(Given task)
Each record below is to be copied word for word, with pictures removed.

---------- Input data

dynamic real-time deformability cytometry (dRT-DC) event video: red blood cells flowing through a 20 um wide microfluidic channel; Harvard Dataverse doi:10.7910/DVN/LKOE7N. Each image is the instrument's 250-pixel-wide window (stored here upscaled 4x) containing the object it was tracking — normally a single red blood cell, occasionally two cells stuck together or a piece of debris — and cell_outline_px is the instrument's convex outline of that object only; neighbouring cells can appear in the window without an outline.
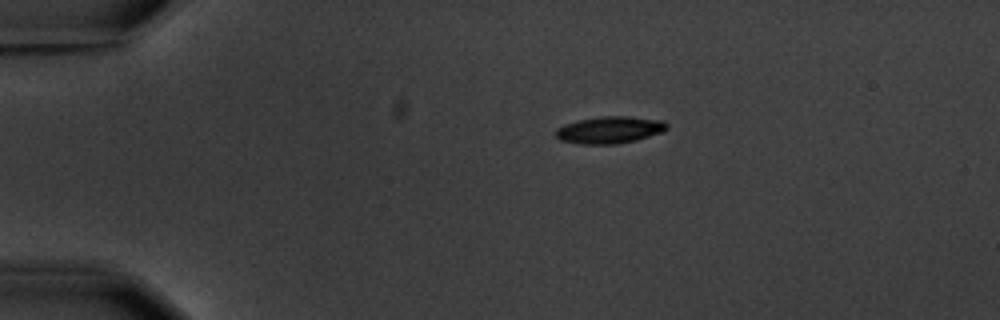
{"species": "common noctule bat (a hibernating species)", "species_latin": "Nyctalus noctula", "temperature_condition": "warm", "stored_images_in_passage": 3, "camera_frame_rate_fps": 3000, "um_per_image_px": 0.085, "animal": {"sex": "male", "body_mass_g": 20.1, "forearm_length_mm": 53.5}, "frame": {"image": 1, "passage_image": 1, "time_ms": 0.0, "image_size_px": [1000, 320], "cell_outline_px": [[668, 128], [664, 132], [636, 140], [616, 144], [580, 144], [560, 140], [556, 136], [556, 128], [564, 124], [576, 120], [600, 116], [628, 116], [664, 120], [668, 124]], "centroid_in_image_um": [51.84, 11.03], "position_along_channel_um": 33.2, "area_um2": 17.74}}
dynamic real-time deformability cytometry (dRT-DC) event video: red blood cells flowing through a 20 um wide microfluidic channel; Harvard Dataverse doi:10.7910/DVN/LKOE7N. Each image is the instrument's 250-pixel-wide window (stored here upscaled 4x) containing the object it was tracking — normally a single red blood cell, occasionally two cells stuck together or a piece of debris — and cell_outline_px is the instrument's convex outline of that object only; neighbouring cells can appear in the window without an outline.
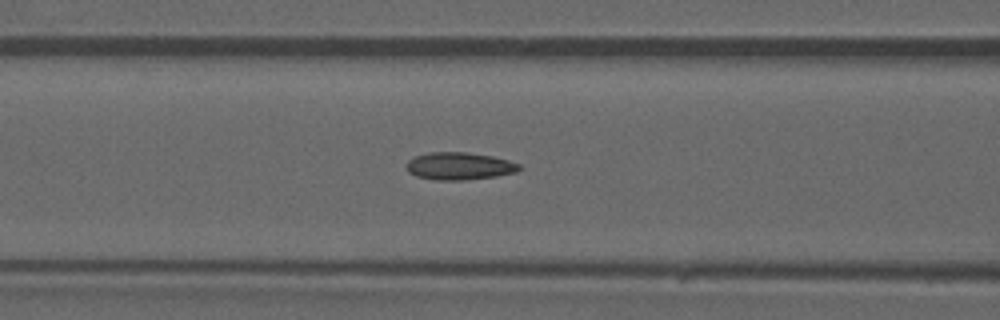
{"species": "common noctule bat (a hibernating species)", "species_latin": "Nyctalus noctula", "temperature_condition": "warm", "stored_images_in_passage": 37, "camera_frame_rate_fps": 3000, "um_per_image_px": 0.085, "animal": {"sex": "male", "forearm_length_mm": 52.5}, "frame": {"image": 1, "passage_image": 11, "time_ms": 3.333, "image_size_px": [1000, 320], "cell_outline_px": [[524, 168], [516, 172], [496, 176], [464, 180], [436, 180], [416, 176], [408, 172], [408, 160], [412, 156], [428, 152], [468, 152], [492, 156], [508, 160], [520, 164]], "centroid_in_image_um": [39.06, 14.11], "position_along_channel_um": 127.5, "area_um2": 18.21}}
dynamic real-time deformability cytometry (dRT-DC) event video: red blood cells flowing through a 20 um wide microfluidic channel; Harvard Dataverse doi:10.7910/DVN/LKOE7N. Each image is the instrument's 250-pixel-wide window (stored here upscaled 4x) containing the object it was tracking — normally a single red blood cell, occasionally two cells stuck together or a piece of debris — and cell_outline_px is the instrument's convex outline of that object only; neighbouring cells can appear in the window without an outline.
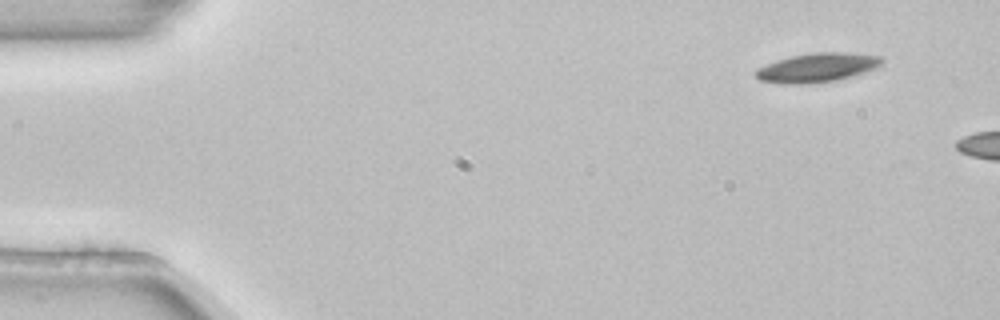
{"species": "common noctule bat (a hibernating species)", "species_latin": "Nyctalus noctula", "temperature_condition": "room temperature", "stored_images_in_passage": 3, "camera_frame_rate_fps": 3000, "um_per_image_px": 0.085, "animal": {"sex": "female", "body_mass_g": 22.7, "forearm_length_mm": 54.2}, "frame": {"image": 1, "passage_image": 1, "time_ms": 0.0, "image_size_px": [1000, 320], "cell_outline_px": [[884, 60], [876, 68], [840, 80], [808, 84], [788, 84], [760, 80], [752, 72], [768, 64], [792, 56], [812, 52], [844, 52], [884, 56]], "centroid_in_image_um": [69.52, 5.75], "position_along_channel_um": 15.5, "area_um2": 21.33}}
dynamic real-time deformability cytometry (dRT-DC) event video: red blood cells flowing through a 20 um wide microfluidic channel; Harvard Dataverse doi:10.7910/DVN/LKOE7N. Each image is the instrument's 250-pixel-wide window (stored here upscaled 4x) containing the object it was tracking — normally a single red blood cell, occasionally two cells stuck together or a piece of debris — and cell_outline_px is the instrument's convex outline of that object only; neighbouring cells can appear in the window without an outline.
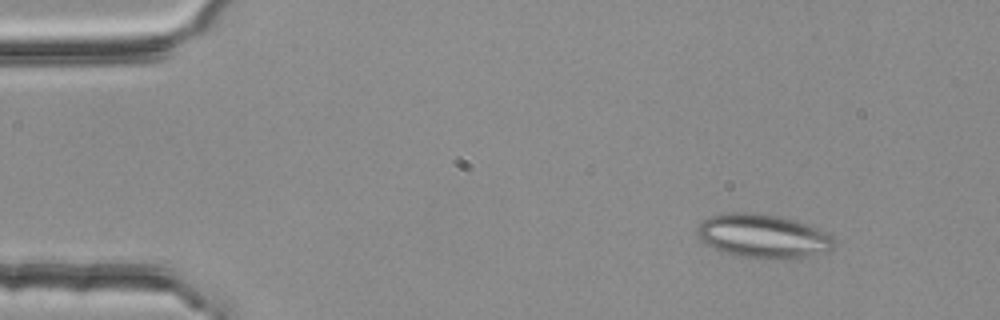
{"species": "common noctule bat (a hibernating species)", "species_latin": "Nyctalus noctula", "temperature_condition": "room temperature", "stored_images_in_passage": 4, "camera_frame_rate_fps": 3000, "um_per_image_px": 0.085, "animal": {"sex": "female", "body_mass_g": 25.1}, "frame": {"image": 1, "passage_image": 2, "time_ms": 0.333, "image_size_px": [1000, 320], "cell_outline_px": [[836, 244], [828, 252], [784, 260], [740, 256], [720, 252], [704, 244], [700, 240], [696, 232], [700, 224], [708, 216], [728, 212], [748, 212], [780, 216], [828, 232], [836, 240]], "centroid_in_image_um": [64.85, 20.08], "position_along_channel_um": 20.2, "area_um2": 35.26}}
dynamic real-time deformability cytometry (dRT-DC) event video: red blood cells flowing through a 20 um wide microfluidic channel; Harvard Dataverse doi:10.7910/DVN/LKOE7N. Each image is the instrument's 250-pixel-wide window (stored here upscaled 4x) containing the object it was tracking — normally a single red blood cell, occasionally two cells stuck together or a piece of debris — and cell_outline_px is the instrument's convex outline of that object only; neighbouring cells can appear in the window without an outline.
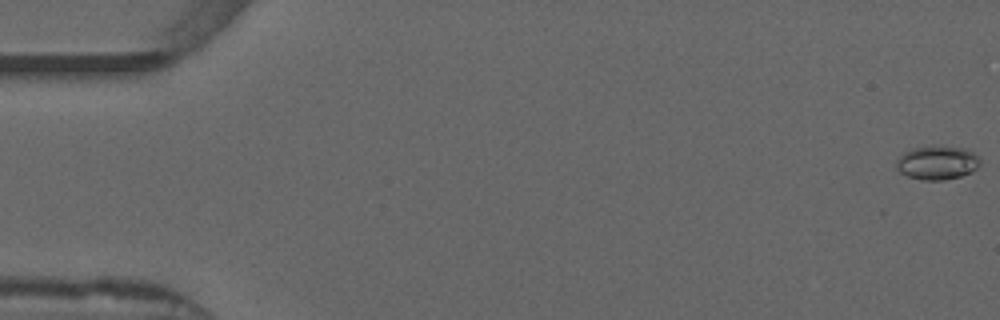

--------------------

(Task answer)
dynamic real-time deformability cytometry (dRT-DC) event video: red blood cells flowing through a 20 um wide microfluidic channel; Harvard Dataverse doi:10.7910/DVN/LKOE7N. Each image is the instrument's 250-pixel-wide window (stored here upscaled 4x) containing the object it was tracking — normally a single red blood cell, occasionally two cells stuck together or a piece of debris — and cell_outline_px is the instrument's convex outline of that object only; neighbouring cells can appear in the window without an outline.
{"species": "common noctule bat (a hibernating species)", "species_latin": "Nyctalus noctula", "temperature_condition": "warm", "stored_images_in_passage": 3, "camera_frame_rate_fps": 3000, "um_per_image_px": 0.085, "animal": {"sex": "male", "body_mass_g": 20.1, "forearm_length_mm": 53.5}, "frame": {"image": 1, "passage_image": 1, "time_ms": 0.0, "image_size_px": [1000, 320], "cell_outline_px": [[668, 128], [664, 132], [636, 140], [616, 144], [580, 144], [560, 140], [556, 136], [556, 128], [564, 124], [576, 120], [600, 116], [628, 116], [664, 120], [668, 124]], "centroid_in_image_um": [51.84, 11.03], "position_along_channel_um": 33.2, "area_um2": 17.74}}
dynamic real-time deformability cytometry (dRT-DC) event video: red blood cells flowing through a 20 um wide microfluidic channel; Harvard Dataverse doi:10.7910/DVN/LKOE7N. Each image is the instrument's 250-pixel-wide window (stored here upscaled 4x) containing the object it was tracking — normally a single red blood cell, occasionally two cells stuck together or a piece of debris — and cell_outline_px is the instrument's convex outline of that object only; neighbouring cells can appear in the window without an outline.
{"species": "common noctule bat (a hibernating species)", "species_latin": "Nyctalus noctula", "temperature_condition": "warm", "stored_images_in_passage": 37, "camera_frame_rate_fps": 3000, "um_per_image_px": 0.085, "animal": {"sex": "male", "forearm_length_mm": 52.5}, "frame": {"image": 1, "passage_image": 11, "time_ms": 3.333, "image_size_px": [1000, 320], "cell_outline_px": [[524, 168], [516, 172], [496, 176], [464, 180], [436, 180], [416, 176], [408, 172], [408, 160], [412, 156], [428, 152], [468, 152], [492, 156], [508, 160], [520, 164]], "centroid_in_image_um": [39.06, 14.11], "position_along_channel_um": 127.5, "area_um2": 18.21}}
dynamic real-time deformability cytometry (dRT-DC) event video: red blood cells flowing through a 20 um wide microfluidic channel; Harvard Dataverse doi:10.7910/DVN/LKOE7N. Each image is the instrument's 250-pixel-wide window (stored here upscaled 4x) containing the object it was tracking — normally a single red blood cell, occasionally two cells stuck together or a piece of debris — and cell_outline_px is the instrument's convex outline of that object only; neighbouring cells can appear in the window without an outline.
{"species": "common noctule bat (a hibernating species)", "species_latin": "Nyctalus noctula", "temperature_condition": "room temperature", "stored_images_in_passage": 3, "camera_frame_rate_fps": 3000, "um_per_image_px": 0.085, "animal": {"sex": "female", "body_mass_g": 22.7, "forearm_length_mm": 54.2}, "frame": {"image": 1, "passage_image": 1, "time_ms": 0.0, "image_size_px": [1000, 320], "cell_outline_px": [[884, 60], [876, 68], [840, 80], [808, 84], [788, 84], [760, 80], [752, 72], [768, 64], [792, 56], [812, 52], [844, 52], [884, 56]], "centroid_in_image_um": [69.52, 5.75], "position_along_channel_um": 15.5, "area_um2": 21.33}}
dynamic real-time deformability cytometry (dRT-DC) event video: red blood cells flowing through a 20 um wide microfluidic channel; Harvard Dataverse doi:10.7910/DVN/LKOE7N. Each image is the instrument's 250-pixel-wide window (stored here upscaled 4x) containing the object it was tracking — normally a single red blood cell, occasionally two cells stuck together or a piece of debris — and cell_outline_px is the instrument's convex outline of that object only; neighbouring cells can appear in the window without an outline.
{"species": "common noctule bat (a hibernating species)", "species_latin": "Nyctalus noctula", "temperature_condition": "room temperature", "stored_images_in_passage": 4, "camera_frame_rate_fps": 3000, "um_per_image_px": 0.085, "animal": {"sex": "female", "body_mass_g": 25.1}, "frame": {"image": 1, "passage_image": 2, "time_ms": 0.333, "image_size_px": [1000, 320], "cell_outline_px": [[836, 244], [828, 252], [784, 260], [740, 256], [720, 252], [704, 244], [700, 240], [696, 232], [700, 224], [708, 216], [728, 212], [748, 212], [780, 216], [828, 232], [836, 240]], "centroid_in_image_um": [64.85, 20.08], "position_along_channel_um": 20.2, "area_um2": 35.26}}
dynamic real-time deformability cytometry (dRT-DC) event video: red blood cells flowing through a 20 um wide microfluidic channel; Harvard Dataverse doi:10.7910/DVN/LKOE7N. Each image is the instrument's 250-pixel-wide window (stored here upscaled 4x) containing the object it was tracking — normally a single red blood cell, occasionally two cells stuck together or a piece of debris — and cell_outline_px is the instrument's convex outline of that object only; neighbouring cells can appear in the window without an outline.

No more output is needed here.